Richard Cranfield was born in 1731. He is thought to be the son or nephew of the "joiner and gilder", Richard Cranfield, of Abbey Street who died in October 1750. Cranfield was educated at Dublin Society Drawing Schools on Grafton Street, and was awarded a premium of £6 by the Society in 1756 for a sculpture.
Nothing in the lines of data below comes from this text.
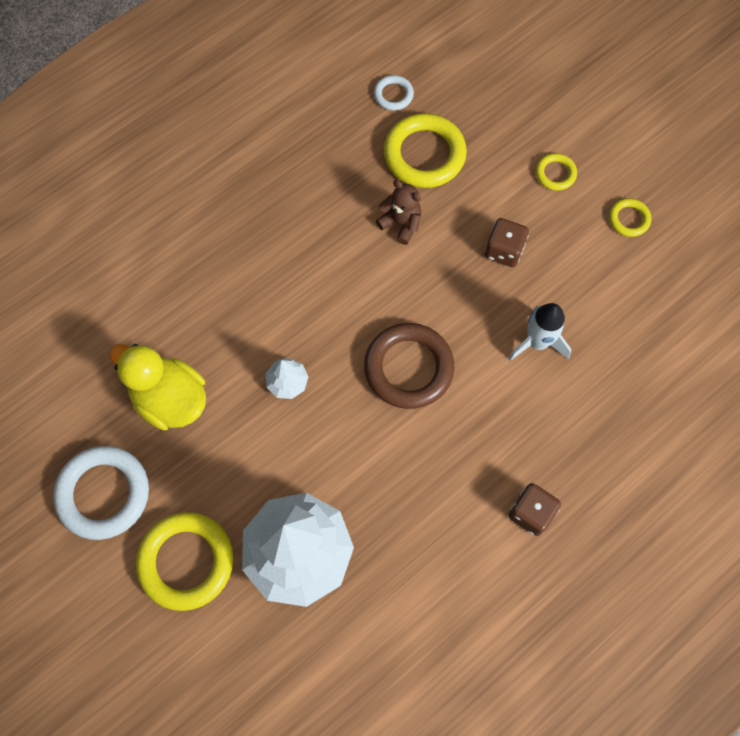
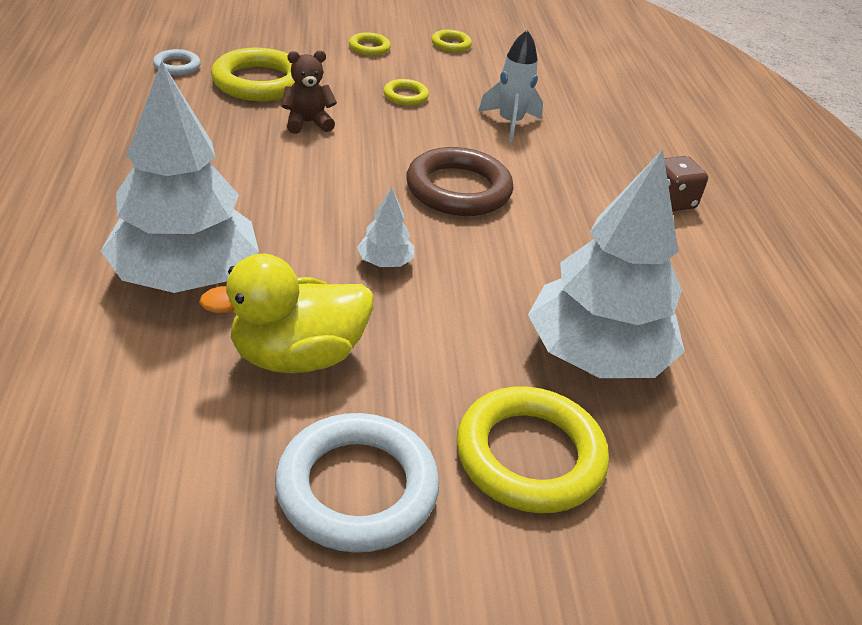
camera: 60 degrees left, 30 degrees down
brown dice [485,218,529,267] -> yellow ring [383,79,429,106]
none -> white tree [101,61,259,293]

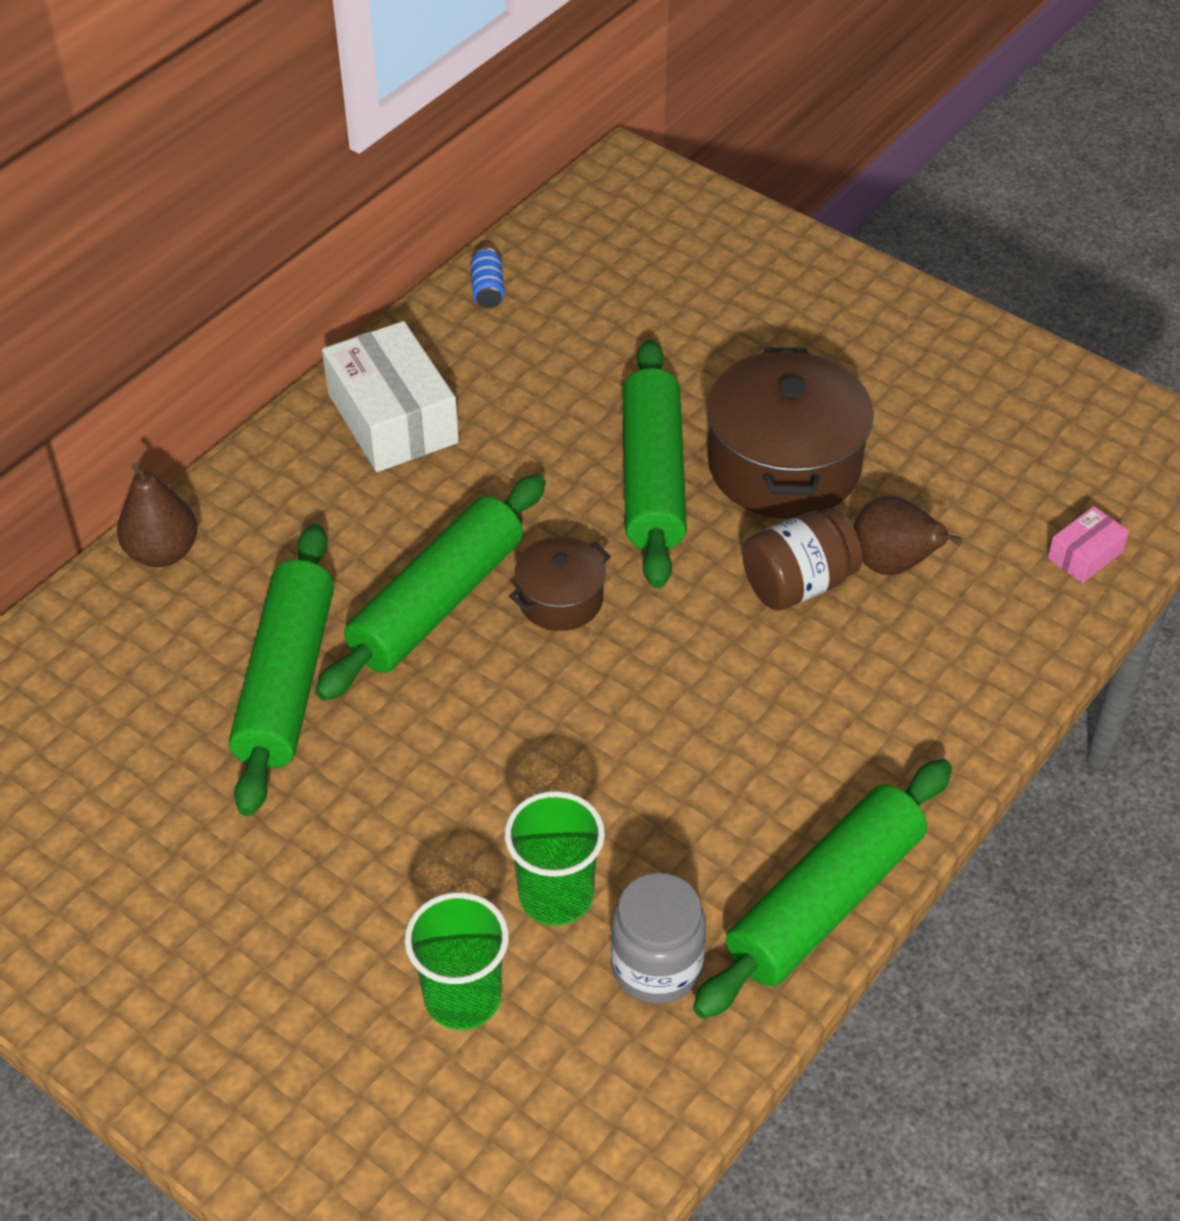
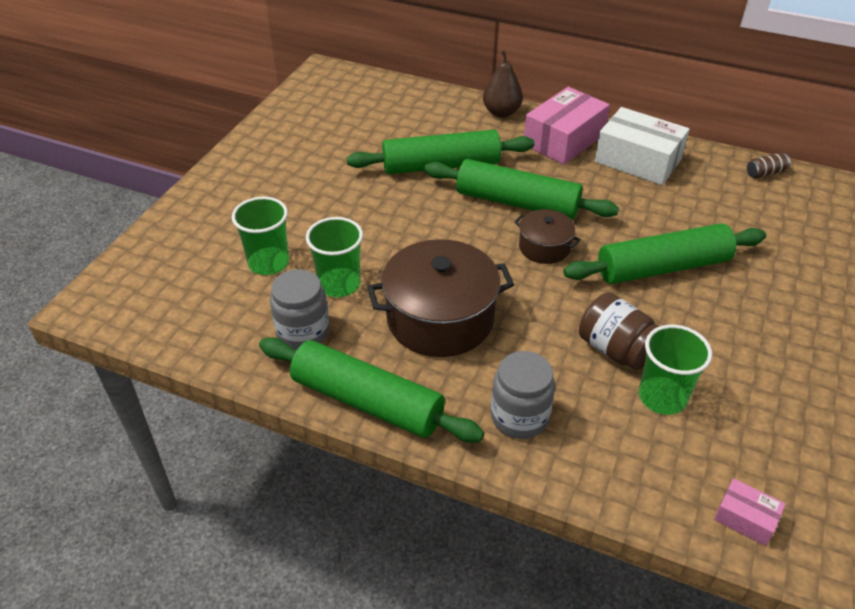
camera: 75 degrees right, 5 degrees down
white box [322,321,459,472] -> white box turned 75 degrees clockwise [595,107,690,185]
blue can [470,248,505,308] -> brown can [747,153,790,178]
brown pot [707,347,874,519] -> brown pot moved to [367,239,514,357]
brown pear [853,496,963,575] -> green cup [639,325,712,415]
none -> grey jar [491,351,555,439]
none -> pink box [524,87,610,165]

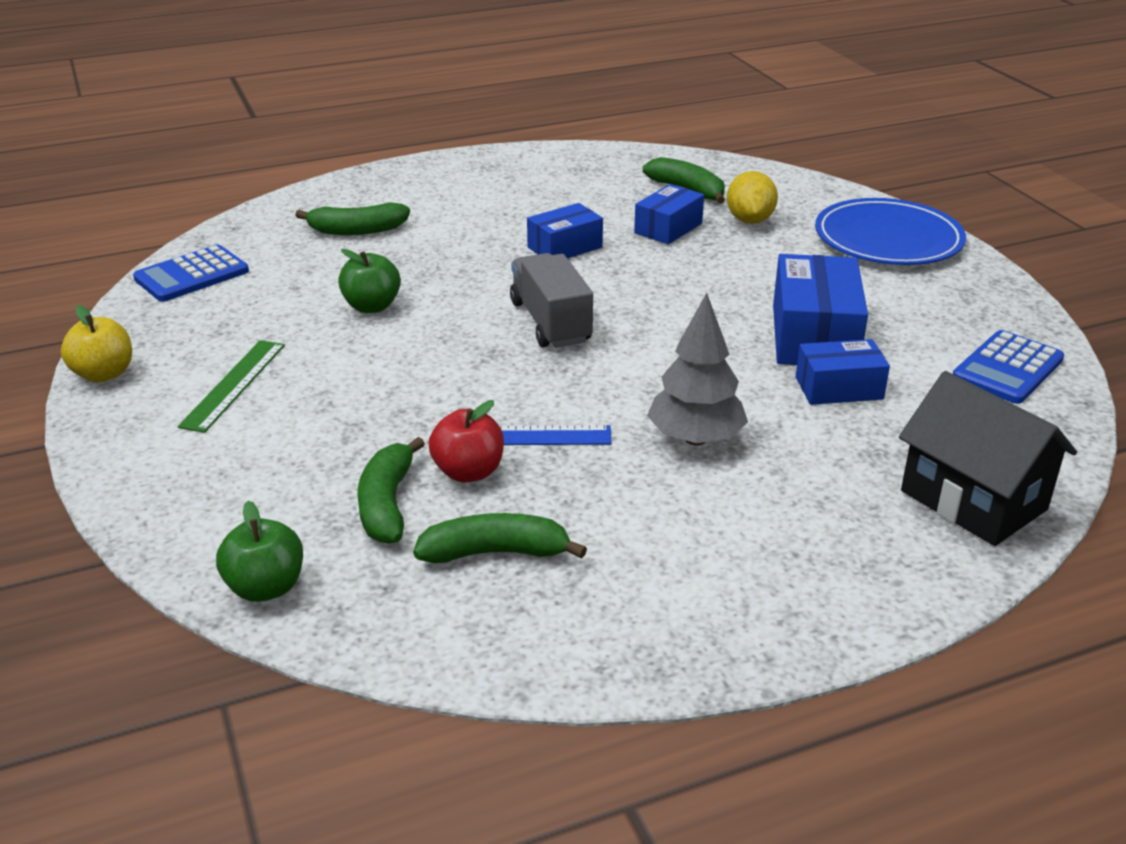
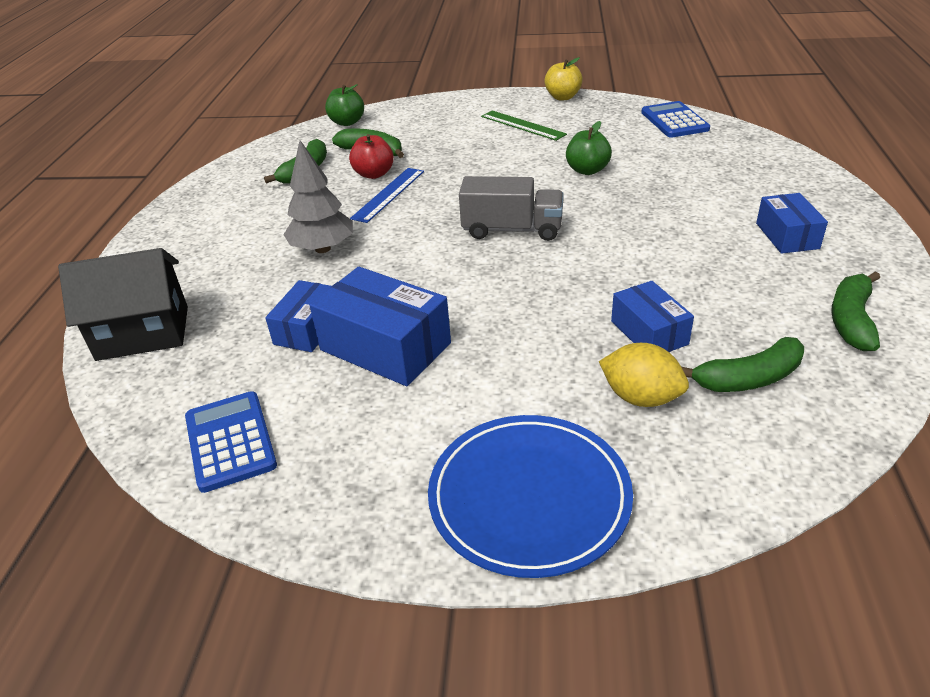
camera: 120 degrees right, 5 degrees up
green banana [295,202,410,235] -> green banana moved to [831,272,880,351]
blue box [527,203,603,258] -> blue box moved to [756,193,828,254]

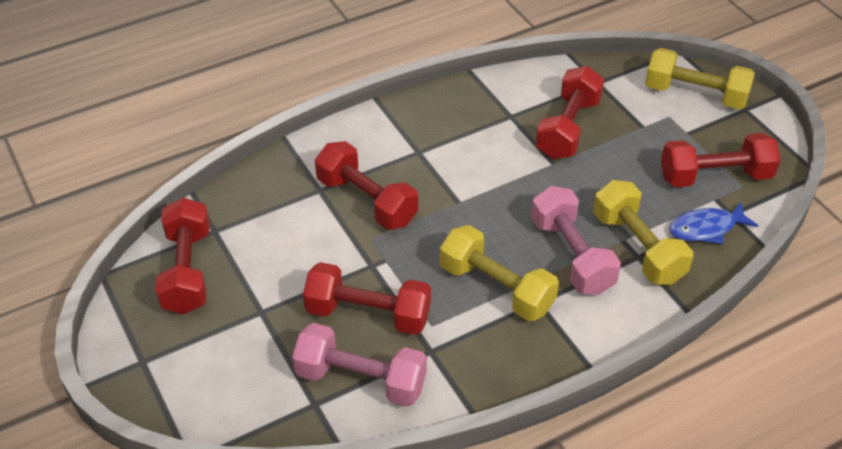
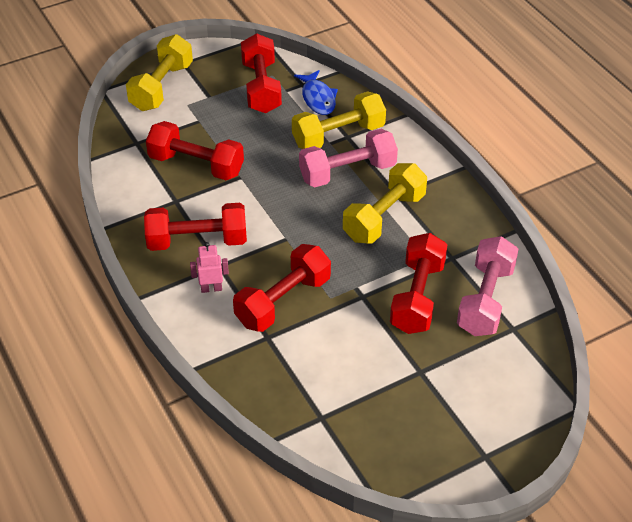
camera: 90 degrees left, 0 degrees up
red dumbbell [155,198,210,314] -> red dumbbell moved to [144,203,247,251]
none -> pink robot [190,242,229,293]

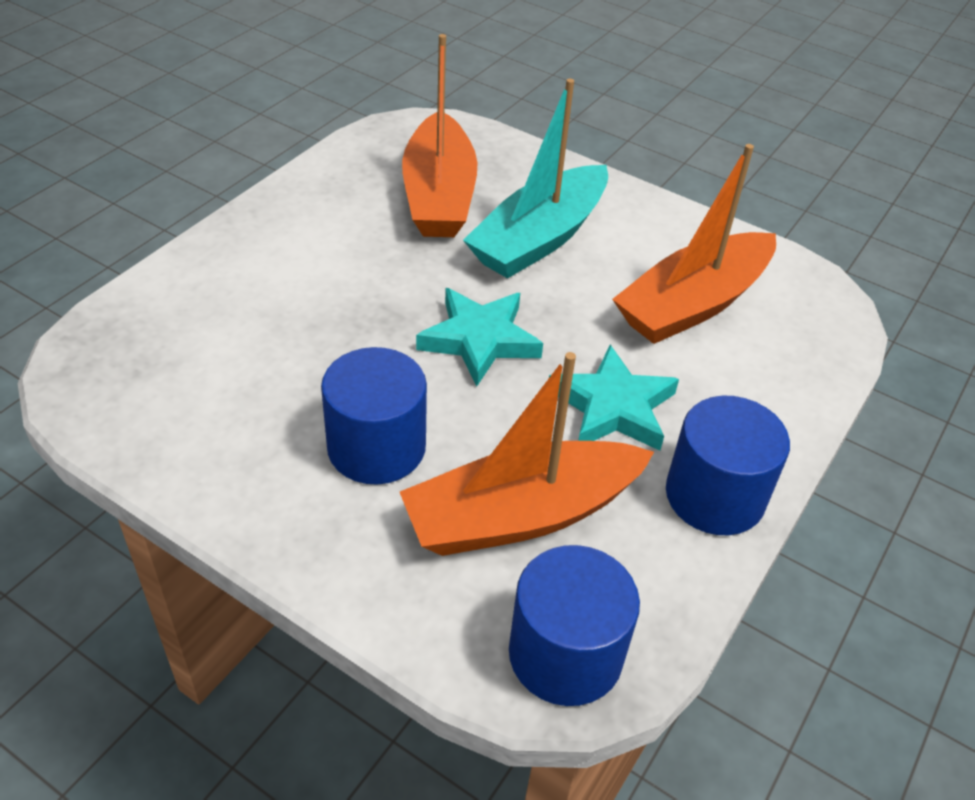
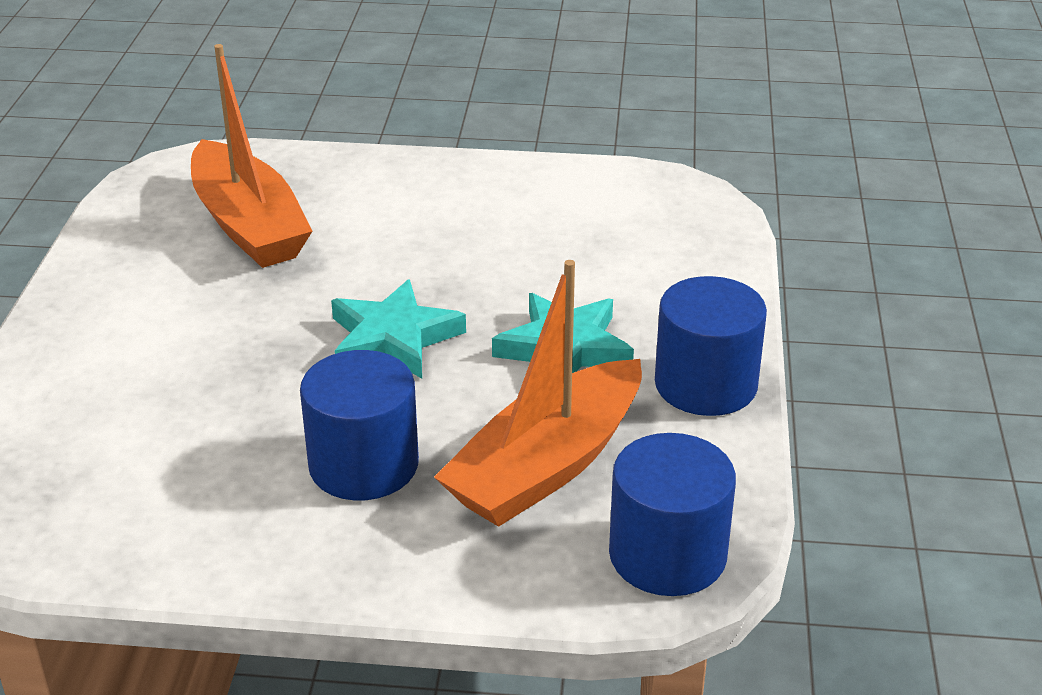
camera: 25 degrees left, 10 degrees down
turquoise boat [463,79,608,279] -> none
orange boat [612,144,776,344] -> none

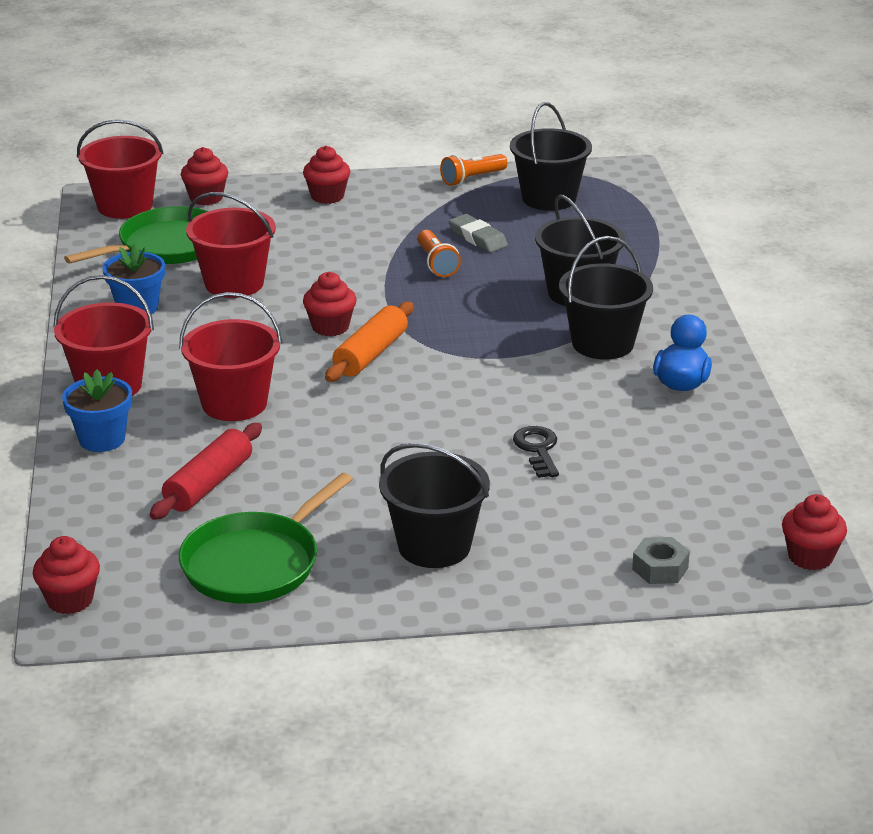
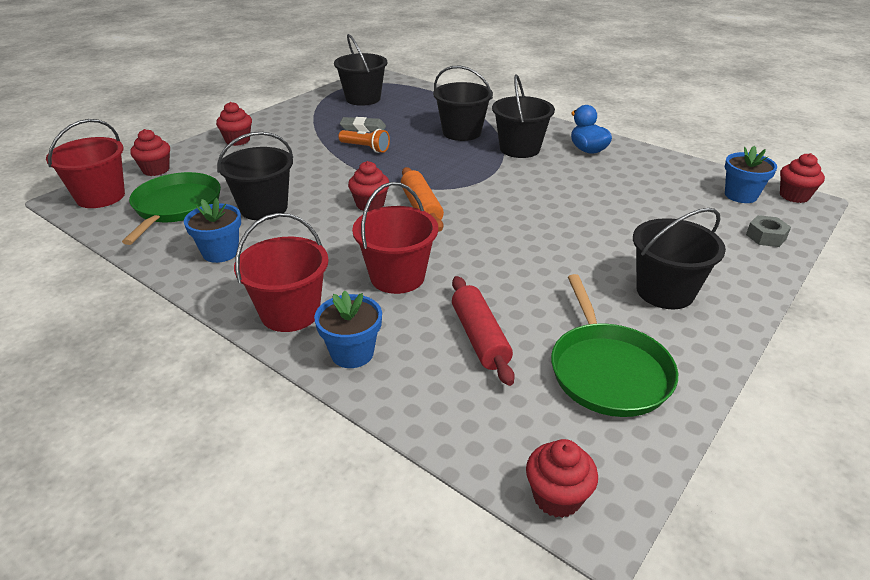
camera: 45 degrees left, 5 degrees up
red bucket [186,192,276,298] -> black bucket [217,132,293,220]
orange flashlight [440,154,507,186] -> none
black key [513,426,559,478] -> none
none -> blue flower pot [725,146,777,203]

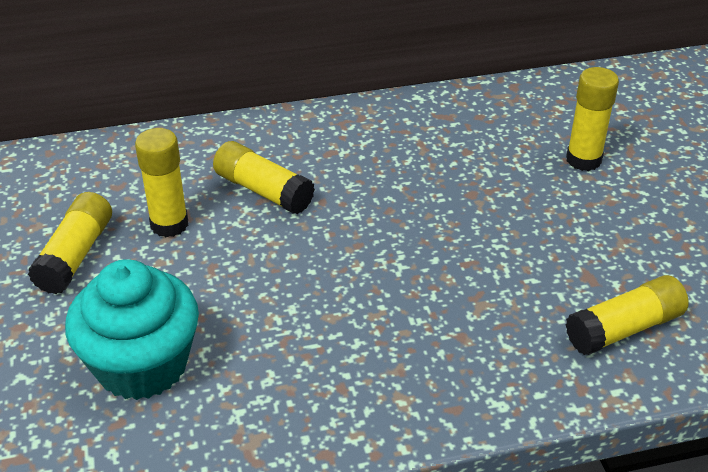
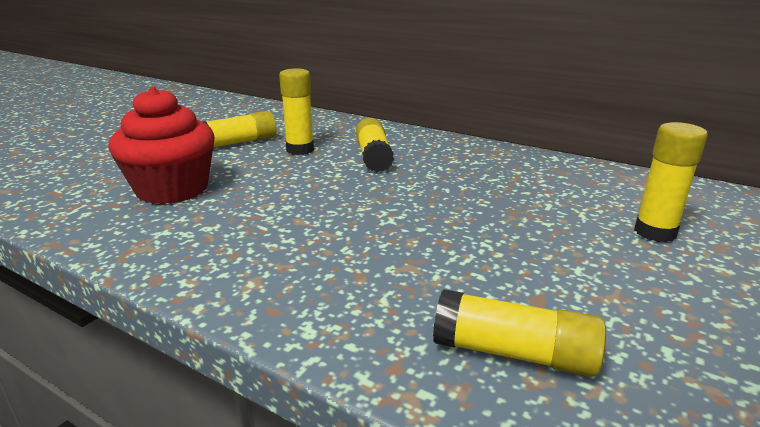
camera: 45 degrees right, 15 degrees down
turquoise cupcake [65,259,199,400] -> red cupcake [108,86,215,205]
He was a founding member of the Society of Artists in Ireland and exhibited the "Emblematical Group of Hibernia", a wood carving, with them at George's Lane in 1765, a piece commissioned for the Hibernian Silk Warehouse which opened in February 1765. He also exhibited "Elijah taken up into Heaven", bas-relief in wood, at the same exhibition. In 1757 he exhibited "Group of Boys representing Painting, Sculpture, and Architecture", and going on to exhibit in 1767, 1768 and 1769. He was elected master of the Guild of Carpenters (one of the Guilds of the City of Dublin) in 1766, and in 1767 was chosen to represent the group at the City Council.

He was commissioned to create carvings and gildings for the Provost's House, Trinity College Dublin, and woodwork for the Blue Coat School, both in 1771. Cranfield worked with fellow sculptor, Simon Vierpyl, on many houses around Dublin. In 1769, he carved the Dublin Society's presidential ceremonial chair with James Robinson. In 1768, Cranfield carried out work on the drawing room of Castletown House in County Kildare.

Cranfield served as Treasurer of the Society of Artists in Ireland, taking over their Exhibition House in William Street when "its affairs became embarrassed".

He lived in Hog Hill (1765-68), moving to 3 Church Lane off College Green (1759-98), and from 1783 also worked from Church Lane with his son, John Smith Cranfield. Cranfield owned property in Sandymount and Irishtown, moving to Tritonville Lodge, Sandymount when he retired in 1797.

He founded "Cranfield's Baths" in Irishtown which were later trading as Tritonville baths by 1806 and giving Tritonville Road its name.

He died on 21 January 1809 and was buried at St Andrew's Church.

Cranfield married Elizabeth Brien (died 1805) in 1748. Their daughter, Emily, married William Cooley, son of the architect, Thomas Cooley. Emily's son was the artist, also called Thomas Cooley. Cranfield's son, Thomas, graduated from Trinity College in 1792, and served as a curate and rector at Templeseskin, County Wexford for 55 years, and author of Harmony of the Gospels.

Cranfield Place in Sandymount, near his home Tritonville Lodge, is named for him. Examples of his work are held in National Museum of Ireland.